She huffed and rolled her eyes, watching the unabsorbent paper square fail to remove even a fraction of that putrid stain. “I was thinking about it,” she retorted, crinkling the tissue and tossing it into the trash bin under her desk. “I was trying to sniff out how old it was when you gave me a damn heart attack.”
“How ladylike of you,” he teased, ignoring her reproachful glare. “And there’s no time for caf right now. I heard you agreed to stay late again tonight, so I need you on deck to tackle this case.” He shifted his weight to his feet and unfolded his arms, pulling his datapad from the breast pocket of his lab coat and prodding it awake. “I’m transmitting you the chart of your next patient,” he advised, violet eyes appearing neon whilst bathed by the illumination from the device in his hands. “It’s a simple laceration repair sent up from the emergency department, but it’s been sitting for a while and the FX-7’s are still tied up. See that it’s dealt with and discharged, and then meet me in my office.”
Her datapad chimed from the table in front of her, needlessly alerting the room that she’d successfully received the details of her next mission though she refused to acknowledge it, her sapphire eyes now narrowed skeptically at her boss. An abashed silence filled the space between them as he averted his eyes from hers, the atypical nature of his request not lost on either of them.
“A laceration repair?” June repeated with an unmitigated scoff, cocking an eyebrow at his obviously intentional silence. “From emerge? Are you kidding me?”
Her incredulity must have been the expected response, as he’d already reached to pinch the narrow bridge of his nose before she’d finished voicing her aggrievement.
“Eight battalions landed at lunch, June,” he declaimed over her final few words, eyes closed against a wave of barely-restrained impatience. “They’re beyond swamped down there. And like I just told you, this one has been sitting for too long already. I want it dealt wi—”

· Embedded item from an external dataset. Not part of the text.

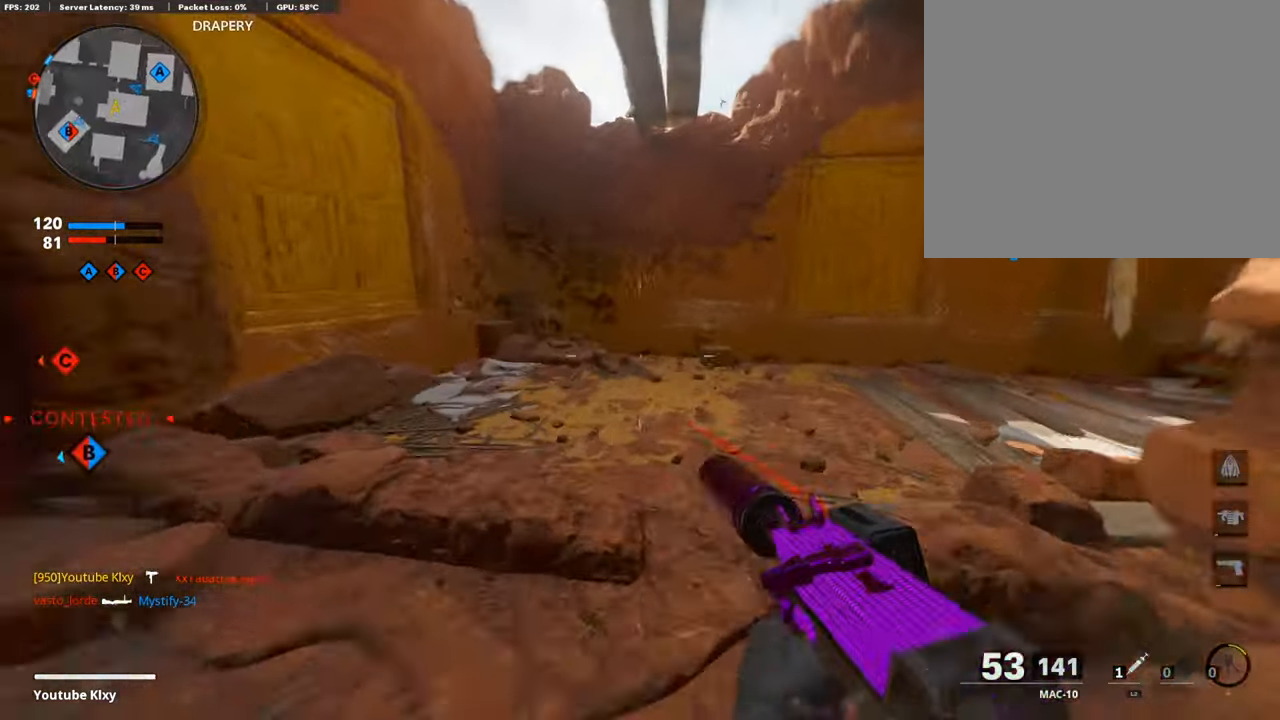
{"buttons": ["L3"], "left_stick": "up-left", "right_stick": "center", "events": [[34, "R3", "down"], [67, "L3", "down"], [152, "R3", "up"], [152, "right_stick", "up-right"], [168, "L3", "up"], [168, "left_stick", "up-left"], [202, "right_stick", "right"], [303, "L3", "down"], [387, "right_stick", "center"]]}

“But Rondi is the on-call trauma doc today,” June protested, gesticulating wildly towards the door as if Dr. Rondi Reid was eagerly waiting outside her office to accept the umbrageously trivial case being thrust under her nose. “And I’m only staying late to do the thoracotomy. I just sent him downstairs for prelim scan—”
“Jacoba will scrub in when she gets here,” Challa exhorted, dismissing her disgruntlement with a wave of his hand. “Besides, I have something important to discuss with you afterward and we both know that surgery would have you here all night.”
The ire bubbling in her gut rendered her apathetic to everything other than the injustice of the situation, and the pleading flash of his violet eyes was missed entirely as she clamped hers closed and choked out a dramatic whine.
“Challa come on,” she begged, lurching forward in her chair and interlacing her hands in a feigned prayer, “I’ve been staring at his x-days all day. I basically just redid his entire Kaminoan report because some people can’t be bothered with details, I know this case the best. That’s my surgery.”
“You will go where you’re needed, Kiore, and I won’t hear another word about it.”
The conversation was over, his statement drenched in a finality more potent than the stench of that day old caf. The rapidly darkening tone of his voice in combination with the uncommon use of her last name meant there was no point but to concede to his authority, and it was with great difficulty that she bit back the slew of arguments still poised for their turn on her tongue.
“Fine,” she grumbled, looking deliberately away from his stern expression and collecting the datapad from her desk. “But this ‘meeting in your office later’ better be a party in my honour for being such a kriffing team player.”
“Not quite,” he abjured following a frustrated albeit amused snort. “Now get to 18-S. And for everyone’s sake, leave the attitude here.”
June glared at his retreating figure, waiting until the tips of those magnificent, sand coloured lekku disappeared down the hall before throwing herself dramatically against the back of the chair, an insolent groan rumbling loudly in her chest.
“Laceration repair!” she hissed to the ceiling, the realization that a fresh cup of caf was now entirely out of the question pulling a false sob from her lips. “My thoracotomy… all damn day I’ve been prepping… ‘they’re swamped down there’… yeah, yeah… aren’t we all…”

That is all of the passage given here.